Intel Is Legally Obligated to Retain Control of Foundry Business

As Intel continues to struggle with its turnaround, at least one possibility is off the table, with the company legally prohibited from selling its foundry business....
Intel Is Legally Obligated to Retain Control of Foundry Business
Written by Matt Milano
  • As Intel continues to struggle with its turnaround, at least one possibility is off the table, with the company legally prohibited from selling its foundry business.

    Intel has been working to turn around its fortunes under CEO Pat Gelsinger, but has been facing ongoing challenges. Rumors even surfaced that Qualcomm was interested in buying the company, a possibility Intel leadership was reportedly open to if it helped saved the company. Although Qualcomm has reportedly decided not to pursue a full takeover, there’s still talk that it may purchase some portion of Intel.

    According to an SEC filing, however, Intel may have limited options for selling off parts of its business, with the company unable to sell its foundry business because it received funds from the CHIPS Act.
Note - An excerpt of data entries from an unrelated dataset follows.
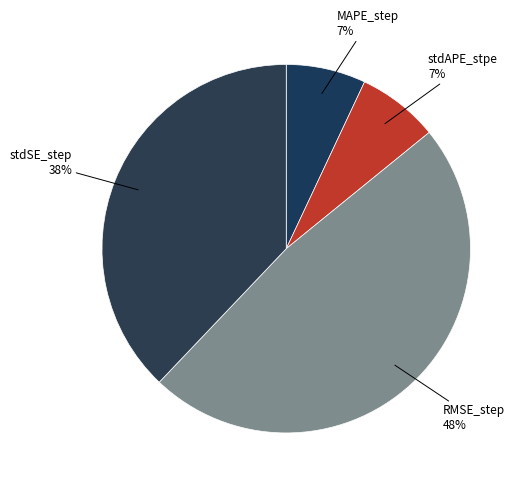

Which slice is the smallest?

MAPE_step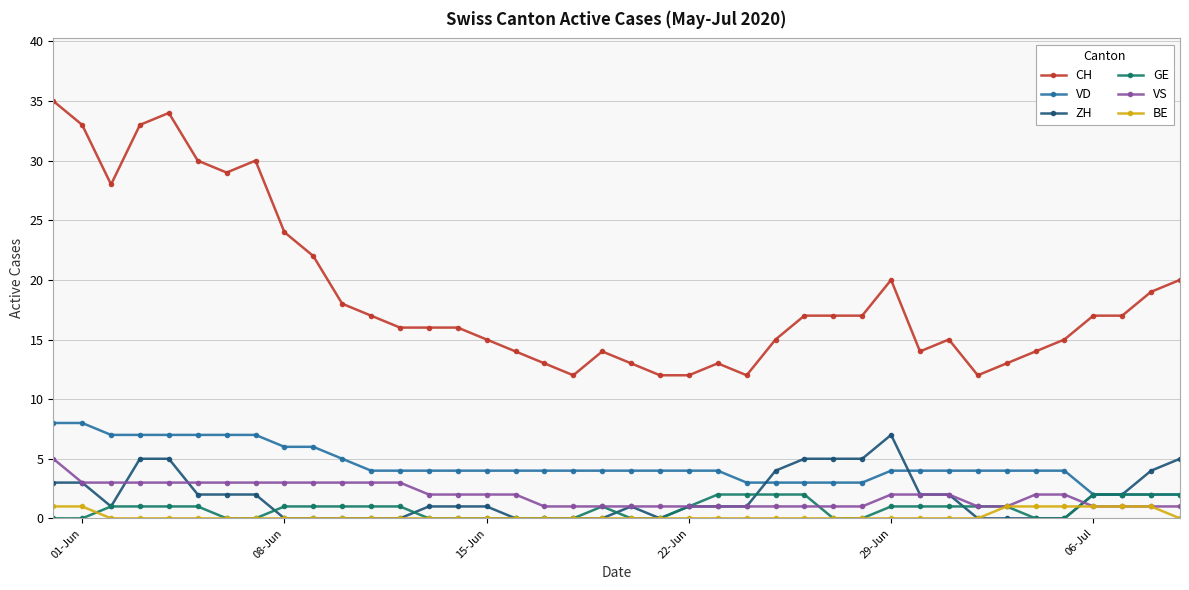

Reading left to right, transcribe all the data shown in this chart.

CH: 35	33	28	33	34	30	29	30	24	22	18	17	16	16	16	15	14	13	12	14	13	12	12	13	12	15	17	17	17	20	14	15	12	13	14	15	17	17	19	20
VD: 8	8	7	7	7	7	7	7	6	6	5	4	4	4	4	4	4	4	4	4	4	4	4	4	3	3	3	3	3	4	4	4	4	4	4	4	2	2	2	2
ZH: 3	3	1	5	5	2	2	2	0	0	0	0	0	1	1	1	0	0	0	0	1	0	1	1	1	4	5	5	5	7	2	2	0	0	0	0	2	2	4	5
GE: 0	0	1	1	1	1	0	0	1	1	1	1	1	0	0	0	0	0	0	1	0	0	1	2	2	2	2	0	0	1	1	1	1	1	0	0	2	2	2	2
VS: 5	3	3	3	3	3	3	3	3	3	3	3	3	2	2	2	2	1	1	1	1	1	1	1	1	1	1	1	1	2	2	2	1	1	2	2	1	1	1	1
BE: 1	1	0	0	0	0	0	0	0	0	0	0	0	0	0	0	0	0	0	0	0	0	0	0	0	0	0	0	0	0	0	0	0	1	1	1	1	1	1	0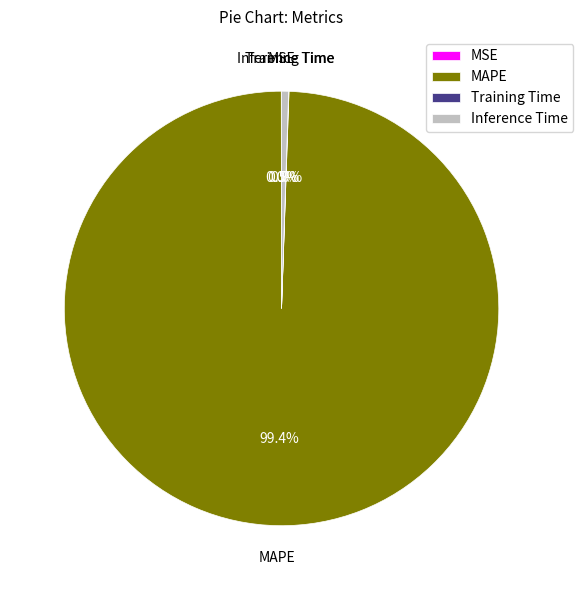

Does MAPE represent more than half of the total?

Yes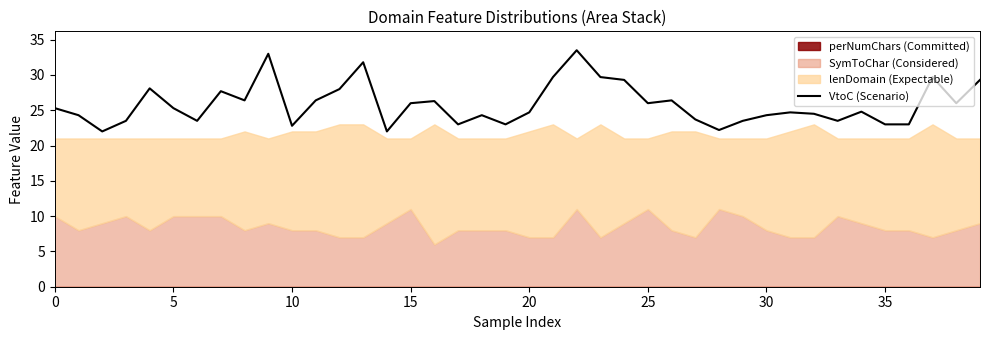

The VtoC (Scenario) series shows 23.0 at 35. True or false?

True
    The Direct Funding Agreement contains restrictions on certain “change of control” transactions: (i) third party acquisition of 35% or more of the ownership of or voting rights with respect to Intel or otherwise acquiring control of Intel; (ii) Intel ceasing to own at least 50.1% of the ownership of or voting rights with respect to Intel Foundry if separated into a new legal entity (“Intel Foundry Corporation”) so long as Intel Foundry Corporation remains a private company; (iii) if Intel Foundry Corporation becomes a public company, third party acquisition of 35% or more of the ownership of or voting rights with respect to Intel Foundry Corporation at any time Intel is not its largest shareholder; (iv) Intel ceasing to have control of Intel Foundry Corporation; or (v) with respect to other Recipient Parties, Intel ceasing to own at least 50.1% of the ownership of or voting rights with respect to the Recipient Party equity or voting rights or otherwise ceasing to have control of the Recipient Party. Any “change of control” transaction must satisfy certain requirements as to the nature and financial resources of the counterparty, the impact to the creditworthiness of Intel and Intel Foundry Corporation, continued wafer purchases by Intel from Intel Foundry Corporation, and continuation of the Projects, the business strategy of manufacturing leading-edge semiconductors in the U.S. and the investment in U.S. semiconductor research and development, or would require DOC consent.

    As the filing shows, Intel must retain at least 50.1% of its foundry business if it remains private, but is is spun off as an independent business. Similarly, if the foundry business becomes a public company, no other company can own more than 35% of it unless Intel remains majority owner.

    Needless to say, the restrictions could pose challenges for Intel’s attempts to turn around its fortunes.